An inevitably motley crew gathers to confront the truth about themselves (and, of course, each other): feisty wheelchair-user Candy (Elaine Cassidy), bankrupt dotcom queen Martha, sensitive Spud, predatory lech Felix, nurse-turned-dominatrix Blossom, muso Scott, and Croatian Mia, whom Donna allows into therapy sessions in return for cooking and house-cleaning… Cue (just as inevitably given the way such movie gatherings go) an accelerating spiral of spiteful lies and recriminations, as the shared oath to tell the truth and nothing but takes its toll…

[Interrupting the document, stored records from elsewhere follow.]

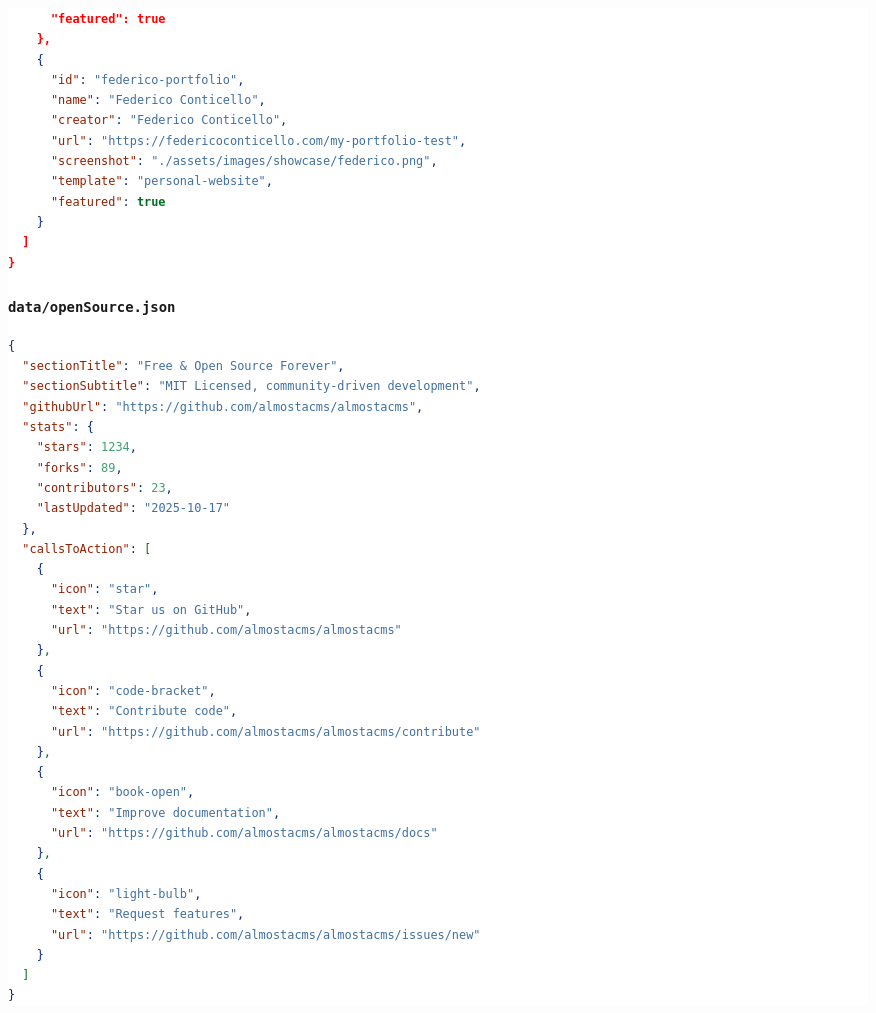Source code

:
 ```json
      "featured": true
    },
    {
      "id": "federico-portfolio",
      "name": "Federico Conticello",
      "creator": "Federico Conticello",
      "url": "https://federicoconticello.com/my-portfolio-test",
      "screenshot": "./assets/images/showcase/federico.png",
      "template": "personal-website",
      "featured": true
    }
  ]
}
```

### `data/openSource.json`
```json
{
  "sectionTitle": "Free & Open Source Forever",
  "sectionSubtitle": "MIT Licensed, community-driven development",
  "githubUrl": "https://github.com/almostacms/almostacms",
  "stats": {
    "stars": 1234,
    "forks": 89,
    "contributors": 23,
    "lastUpdated": "2025-10-17"
  },
  "callsToAction": [
    {
      "icon": "star",
      "text": "Star us on GitHub",
      "url": "https://github.com/almostacms/almostacms"
    },
    {
      "icon": "code-bracket",
      "text": "Contribute code",
      "url": "https://github.com/almostacms/almostacms/contribute"
    },
    {
      "icon": "book-open",
      "text": "Improve documentation",
      "url": "https://github.com/almostacms/almostacms/docs"
    },
    {
      "icon": "light-bulb",
      "text": "Request features",
      "url": "https://github.com/almostacms/almostacms/issues/new"
    }
  ]
}
```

Nothing else is inevitable, however, in this engagingly fresh take on a subgenre of potentially slim pickings. With consistently interesting plot twists and shifts in power between the uncertainly allied characters, the film’s a real rollercoaster, alternating deliciously deadpan humour with serious insights, deft satire with dark suspense, and even managing to succeed, here and there, in several different tonal registers at once. Though it may seem clear where Milton’s sympathy lies, he keeps pulling the rug from under our feet, so we’re never quite sure whether we’re watching a mystery thriller, a sophisticated parody or a wry comment on our capacity to turn ethics into whatever’s expedient. Only at the end are we left with any certainty: the truth is dead. Long live the truth!